Problem to work on
Transcribe the source text of each entry below character for character, keeping all line breaks, indentation and punctuation unchanged.
#### Records to process ####
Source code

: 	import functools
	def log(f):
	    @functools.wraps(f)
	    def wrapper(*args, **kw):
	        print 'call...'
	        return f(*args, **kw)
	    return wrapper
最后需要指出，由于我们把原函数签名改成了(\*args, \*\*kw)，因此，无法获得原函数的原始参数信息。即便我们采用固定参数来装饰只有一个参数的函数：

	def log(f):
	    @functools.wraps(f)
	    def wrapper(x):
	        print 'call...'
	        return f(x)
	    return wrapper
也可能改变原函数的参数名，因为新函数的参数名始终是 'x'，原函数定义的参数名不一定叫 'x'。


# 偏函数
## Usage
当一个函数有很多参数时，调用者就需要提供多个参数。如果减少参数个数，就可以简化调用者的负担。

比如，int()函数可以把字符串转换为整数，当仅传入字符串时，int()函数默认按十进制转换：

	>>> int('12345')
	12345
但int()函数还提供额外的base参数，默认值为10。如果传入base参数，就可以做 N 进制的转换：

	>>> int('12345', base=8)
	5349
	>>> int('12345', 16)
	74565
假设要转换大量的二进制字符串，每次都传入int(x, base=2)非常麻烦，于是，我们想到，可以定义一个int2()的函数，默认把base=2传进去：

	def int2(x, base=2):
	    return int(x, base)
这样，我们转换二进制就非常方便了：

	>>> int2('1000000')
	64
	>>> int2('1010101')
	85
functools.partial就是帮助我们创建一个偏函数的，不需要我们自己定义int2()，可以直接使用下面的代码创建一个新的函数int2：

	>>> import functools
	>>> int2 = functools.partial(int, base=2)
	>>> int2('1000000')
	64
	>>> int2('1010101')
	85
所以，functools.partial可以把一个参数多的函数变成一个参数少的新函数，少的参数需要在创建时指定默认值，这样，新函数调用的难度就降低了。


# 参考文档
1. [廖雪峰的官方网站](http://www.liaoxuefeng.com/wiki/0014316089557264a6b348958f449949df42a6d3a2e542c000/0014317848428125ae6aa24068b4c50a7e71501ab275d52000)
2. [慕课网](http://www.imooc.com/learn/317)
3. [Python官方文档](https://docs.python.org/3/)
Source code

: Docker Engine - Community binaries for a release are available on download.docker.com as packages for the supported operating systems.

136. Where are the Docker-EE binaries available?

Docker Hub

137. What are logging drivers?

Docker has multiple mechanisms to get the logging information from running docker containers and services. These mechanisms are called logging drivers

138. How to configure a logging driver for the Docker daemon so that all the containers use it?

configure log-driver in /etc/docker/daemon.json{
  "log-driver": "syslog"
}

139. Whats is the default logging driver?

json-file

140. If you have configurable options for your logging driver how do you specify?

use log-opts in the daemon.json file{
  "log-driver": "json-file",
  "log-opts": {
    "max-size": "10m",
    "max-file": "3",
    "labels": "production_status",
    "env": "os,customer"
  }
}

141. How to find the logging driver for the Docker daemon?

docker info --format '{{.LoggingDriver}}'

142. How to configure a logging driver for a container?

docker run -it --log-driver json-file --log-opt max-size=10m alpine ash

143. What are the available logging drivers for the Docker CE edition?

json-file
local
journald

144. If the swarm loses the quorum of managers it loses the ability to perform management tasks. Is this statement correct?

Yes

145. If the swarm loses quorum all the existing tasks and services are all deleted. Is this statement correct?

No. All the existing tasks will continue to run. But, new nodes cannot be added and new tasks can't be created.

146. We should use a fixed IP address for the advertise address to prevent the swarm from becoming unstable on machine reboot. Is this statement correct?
####
Solved problem
Source code

: 	import functools
	def log(f):
	    @functools.wraps(f)
	    def wrapper(*args, **kw):
	        print 'call...'
	        return f(*args, **kw)
	    return wrapper
最后需要指出，由于我们把原函数签名改成了(\*args, \*\*kw)，因此，无法获得原函数的原始参数信息。即便我们采用固定参数来装饰只有一个参数的函数：

	def log(f):
	    @functools.wraps(f)
	    def wrapper(x):
	        print 'call...'
	        return f(x)
	    return wrapper
也可能改变原函数的参数名，因为新函数的参数名始终是 'x'，原函数定义的参数名不一定叫 'x'。


# 偏函数
## Usage
当一个函数有很多参数时，调用者就需要提供多个参数。如果减少参数个数，就可以简化调用者的负担。

比如，int()函数可以把字符串转换为整数，当仅传入字符串时，int()函数默认按十进制转换：

	>>> int('12345')
	12345
但int()函数还提供额外的base参数，默认值为10。如果传入base参数，就可以做 N 进制的转换：

	>>> int('12345', base=8)
	5349
	>>> int('12345', 16)
	74565
假设要转换大量的二进制字符串，每次都传入int(x, base=2)非常麻烦，于是，我们想到，可以定义一个int2()的函数，默认把base=2传进去：

	def int2(x, base=2):
	    return int(x, base)
这样，我们转换二进制就非常方便了：

	>>> int2('1000000')
	64
	>>> int2('1010101')
	85
functools.partial就是帮助我们创建一个偏函数的，不需要我们自己定义int2()，可以直接使用下面的代码创建一个新的函数int2：

	>>> import functools
	>>> int2 = functools.partial(int, base=2)
	>>> int2('1000000')
	64
	>>> int2('1010101')
	85
所以，functools.partial可以把一个参数多的函数变成一个参数少的新函数，少的参数需要在创建时指定默认值，这样，新函数调用的难度就降低了。


# 参考文档
1. [廖雪峰的官方网站](http://www.liaoxuefeng.com/wiki/0014316089557264a6b348958f449949df42a6d3a2e542c000/0014317848428125ae6aa24068b4c50a7e71501ab275d52000)
2. [慕课网](http://www.imooc.com/learn/317)
3. [Python官方文档](https://docs.python.org/3/)
Source code

: Docker Engine - Community binaries for a release are available on download.docker.com as packages for the supported operating systems.

136. Where are the Docker-EE binaries available?

Docker Hub

137. What are logging drivers?

Docker has multiple mechanisms to get the logging information from running docker containers and services. These mechanisms are called logging drivers

138. How to configure a logging driver for the Docker daemon so that all the containers use it?

configure log-driver in /etc/docker/daemon.json{
  "log-driver": "syslog"
}

139. Whats is the default logging driver?

json-file

140. If you have configurable options for your logging driver how do you specify?

use log-opts in the daemon.json file{
  "log-driver": "json-file",
  "log-opts": {
    "max-size": "10m",
    "max-file": "3",
    "labels": "production_status",
    "env": "os,customer"
  }
}

141. How to find the logging driver for the Docker daemon?

docker info --format '{{.LoggingDriver}}'

142. How to configure a logging driver for a container?

docker run -it --log-driver json-file --log-opt max-size=10m alpine ash

143. What are the available logging drivers for the Docker CE edition?

json-file
local
journald

144. If the swarm loses the quorum of managers it loses the ability to perform management tasks. Is this statement correct?

Yes

145. If the swarm loses quorum all the existing tasks and services are all deleted. Is this statement correct?

No. All the existing tasks will continue to run. But, new nodes cannot be added and new tasks can't be created.

146. We should use a fixed IP address for the advertise address to prevent the swarm from becoming unstable on machine reboot. Is this statement correct?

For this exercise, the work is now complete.